January 15, 2004
Deep space exploration on your home computer
With the successful (and not really that successful) landing of the mars explorers launched by NASA (and ESA), there also is a big interest in findings. Pictures taken by the mars rover “Spirit” made it through the news, and it definitely is a huge success to be able to view the surface of the red planet in such detail. Pictures from earlier missions that just passed by the planet could only give an idea of how the surface really looks like. Now we will have to see what results the close-up examination of those rocks will reveal.
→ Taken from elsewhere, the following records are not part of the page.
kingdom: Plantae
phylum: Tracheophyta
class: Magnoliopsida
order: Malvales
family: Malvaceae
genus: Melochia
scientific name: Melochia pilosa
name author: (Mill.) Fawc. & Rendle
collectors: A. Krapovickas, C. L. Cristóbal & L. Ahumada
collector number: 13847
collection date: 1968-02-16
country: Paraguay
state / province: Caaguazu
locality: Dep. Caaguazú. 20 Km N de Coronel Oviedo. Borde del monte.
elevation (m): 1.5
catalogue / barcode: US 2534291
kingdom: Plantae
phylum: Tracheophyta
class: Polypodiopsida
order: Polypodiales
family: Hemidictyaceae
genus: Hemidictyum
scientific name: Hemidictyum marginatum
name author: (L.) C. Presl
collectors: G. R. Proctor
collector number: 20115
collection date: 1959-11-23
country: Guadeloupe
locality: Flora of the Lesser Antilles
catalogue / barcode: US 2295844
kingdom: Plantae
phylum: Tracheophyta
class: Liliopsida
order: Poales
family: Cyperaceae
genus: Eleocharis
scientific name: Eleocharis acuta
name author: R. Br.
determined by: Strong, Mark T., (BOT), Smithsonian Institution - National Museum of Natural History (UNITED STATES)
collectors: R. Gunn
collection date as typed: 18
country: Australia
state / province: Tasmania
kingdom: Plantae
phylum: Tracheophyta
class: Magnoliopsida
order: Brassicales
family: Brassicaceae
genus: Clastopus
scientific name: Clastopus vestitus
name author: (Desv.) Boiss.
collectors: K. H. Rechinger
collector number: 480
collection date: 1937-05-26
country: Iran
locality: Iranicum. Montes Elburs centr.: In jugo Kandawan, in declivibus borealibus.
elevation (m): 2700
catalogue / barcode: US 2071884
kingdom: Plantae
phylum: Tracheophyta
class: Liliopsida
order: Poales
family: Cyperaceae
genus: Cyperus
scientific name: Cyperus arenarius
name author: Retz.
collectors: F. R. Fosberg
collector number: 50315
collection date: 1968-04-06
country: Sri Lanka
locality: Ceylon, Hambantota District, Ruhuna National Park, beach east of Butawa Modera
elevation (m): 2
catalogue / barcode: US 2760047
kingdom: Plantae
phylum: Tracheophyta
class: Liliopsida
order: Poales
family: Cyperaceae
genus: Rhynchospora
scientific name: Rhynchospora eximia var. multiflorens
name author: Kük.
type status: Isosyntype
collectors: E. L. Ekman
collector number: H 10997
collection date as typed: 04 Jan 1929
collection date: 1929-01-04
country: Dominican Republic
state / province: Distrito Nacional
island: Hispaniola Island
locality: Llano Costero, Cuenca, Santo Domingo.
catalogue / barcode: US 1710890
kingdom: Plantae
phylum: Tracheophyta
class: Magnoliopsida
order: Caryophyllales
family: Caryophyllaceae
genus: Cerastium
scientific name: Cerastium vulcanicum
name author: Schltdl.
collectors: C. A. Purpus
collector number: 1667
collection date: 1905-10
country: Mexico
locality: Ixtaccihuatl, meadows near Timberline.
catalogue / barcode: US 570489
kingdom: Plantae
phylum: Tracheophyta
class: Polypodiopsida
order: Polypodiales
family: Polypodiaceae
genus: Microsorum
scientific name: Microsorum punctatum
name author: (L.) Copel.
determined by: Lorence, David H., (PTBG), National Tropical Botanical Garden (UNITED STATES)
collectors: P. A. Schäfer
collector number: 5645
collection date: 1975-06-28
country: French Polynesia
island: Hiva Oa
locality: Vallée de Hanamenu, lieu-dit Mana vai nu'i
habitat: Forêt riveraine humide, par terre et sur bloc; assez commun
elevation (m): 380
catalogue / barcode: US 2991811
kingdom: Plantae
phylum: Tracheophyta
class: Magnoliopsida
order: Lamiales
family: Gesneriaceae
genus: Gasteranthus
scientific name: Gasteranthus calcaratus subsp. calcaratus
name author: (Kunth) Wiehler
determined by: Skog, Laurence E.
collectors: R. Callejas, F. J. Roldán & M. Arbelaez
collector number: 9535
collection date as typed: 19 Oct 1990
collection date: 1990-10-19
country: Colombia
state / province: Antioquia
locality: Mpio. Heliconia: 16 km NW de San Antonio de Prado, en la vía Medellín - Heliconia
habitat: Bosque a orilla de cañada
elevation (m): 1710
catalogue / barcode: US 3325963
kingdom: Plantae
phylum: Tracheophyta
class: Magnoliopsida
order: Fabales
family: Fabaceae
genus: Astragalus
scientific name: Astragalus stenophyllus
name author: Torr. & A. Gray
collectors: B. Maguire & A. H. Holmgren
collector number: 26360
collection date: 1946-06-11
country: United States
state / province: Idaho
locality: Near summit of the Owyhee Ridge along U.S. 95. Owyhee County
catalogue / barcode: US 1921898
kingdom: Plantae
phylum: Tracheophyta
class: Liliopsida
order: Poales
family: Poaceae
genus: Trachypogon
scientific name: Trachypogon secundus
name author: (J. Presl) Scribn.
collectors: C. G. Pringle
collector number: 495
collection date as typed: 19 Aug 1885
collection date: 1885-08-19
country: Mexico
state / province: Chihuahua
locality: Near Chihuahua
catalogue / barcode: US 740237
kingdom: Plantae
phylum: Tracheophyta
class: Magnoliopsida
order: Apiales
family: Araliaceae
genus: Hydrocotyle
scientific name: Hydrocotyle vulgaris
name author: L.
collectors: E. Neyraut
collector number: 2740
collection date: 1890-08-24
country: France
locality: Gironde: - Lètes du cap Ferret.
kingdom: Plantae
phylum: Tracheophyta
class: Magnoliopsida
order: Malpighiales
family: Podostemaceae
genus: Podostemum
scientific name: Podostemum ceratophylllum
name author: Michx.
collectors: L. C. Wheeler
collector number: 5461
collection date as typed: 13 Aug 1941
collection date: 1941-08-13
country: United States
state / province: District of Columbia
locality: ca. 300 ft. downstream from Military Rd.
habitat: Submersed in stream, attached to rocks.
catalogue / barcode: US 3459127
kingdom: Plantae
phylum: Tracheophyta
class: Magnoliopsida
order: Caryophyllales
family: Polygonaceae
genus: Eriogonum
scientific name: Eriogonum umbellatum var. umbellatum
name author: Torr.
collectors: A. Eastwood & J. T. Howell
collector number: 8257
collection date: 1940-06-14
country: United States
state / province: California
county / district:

But not only can you look at some of the pictures taken, no, the scientists let us experience the real feeling of this mission. The software used to control the mars rover is available for download for all major platforms. You can also download the first data-package that contains images and data gathered from Spirit after its landing. You have several different views taken with the various onboard cameras. There even is a basic three-d rendering of the ground around the landing site that you can rotate and zoom. The high resolution images are definitely the most impressive ones though. Updates of new data are supposed to be released regularly.
Now if you need some help finding Mars on your stellar roadmap, then there is another really impressive (and free!) program that gives you a live rendered 3d universum you can freely move through and explore. It is called Calestia and has a real impressive list of features. Not only is it very comprehensive (at least it seems so to me :), but it uses some really neat visualisation that makes your space travel feel very real actually.
If you are at least vaguely interested in astronomy these programs should make for a few hours of excitement.
November 05, 2003
Computer Nostalgia
In the world of computers everything is moving fast. Especially the pace of hardware development is often astounding.
Just these days i had this “Wow” experience and flash of nostalgia when i got an old computer mag from the year 1995 in my fingers. Top of the line computers were running Intel Pentiums with 100MHz. Wasn’t that longer ago than 8 years? No, it wasn’t obviously.
A few interesting and long forgotten facts about hardware in these days:
- CD-ROM’s available were running at a maximum of 4x speed
- HD’s commonly available had around one gigabyte of capacity. Only some SCSI drives with up to 4 gigabytes storage space, but hardly affordable.
- RAM in a machine off the shelves was 8 megabytes in size, and for what we pay for 512 MB today, you did not even get 4 MB back then.
- Not to forget, the graphics cards in consumer machines gave you a resolution of 800×600 pixels if you were up to date.
Thinking about what hardware we are running today, this has been painful back then. Possibilities in computer use had been severely limited just by the lacking capabilities of hardware and available processing power. These were the days when you did not find a computer in nearly every home, just because it still was too expensive.
The race for faster machines did not stop since then, if anything the speed picked up. New generations of CPU’s to be seen every second year at least. But compared to the mentioned 8 years ago, today must be like heaven for every computer geek. Hardware is nearly dirt-cheap today and is at the same time capable of running any kind of software fast enough.
I think a while ago we have reached the point where we are not waiting for our computer anymore when we work, but the other way around. Of course if you are working with huge images or render things with your 3D software, calculations still take some time. But not in a way that it would be inconvenient.
So realizing this, i am quite happy with how computer technology has come along and where we are now. Brave new world? No, just right the way it is.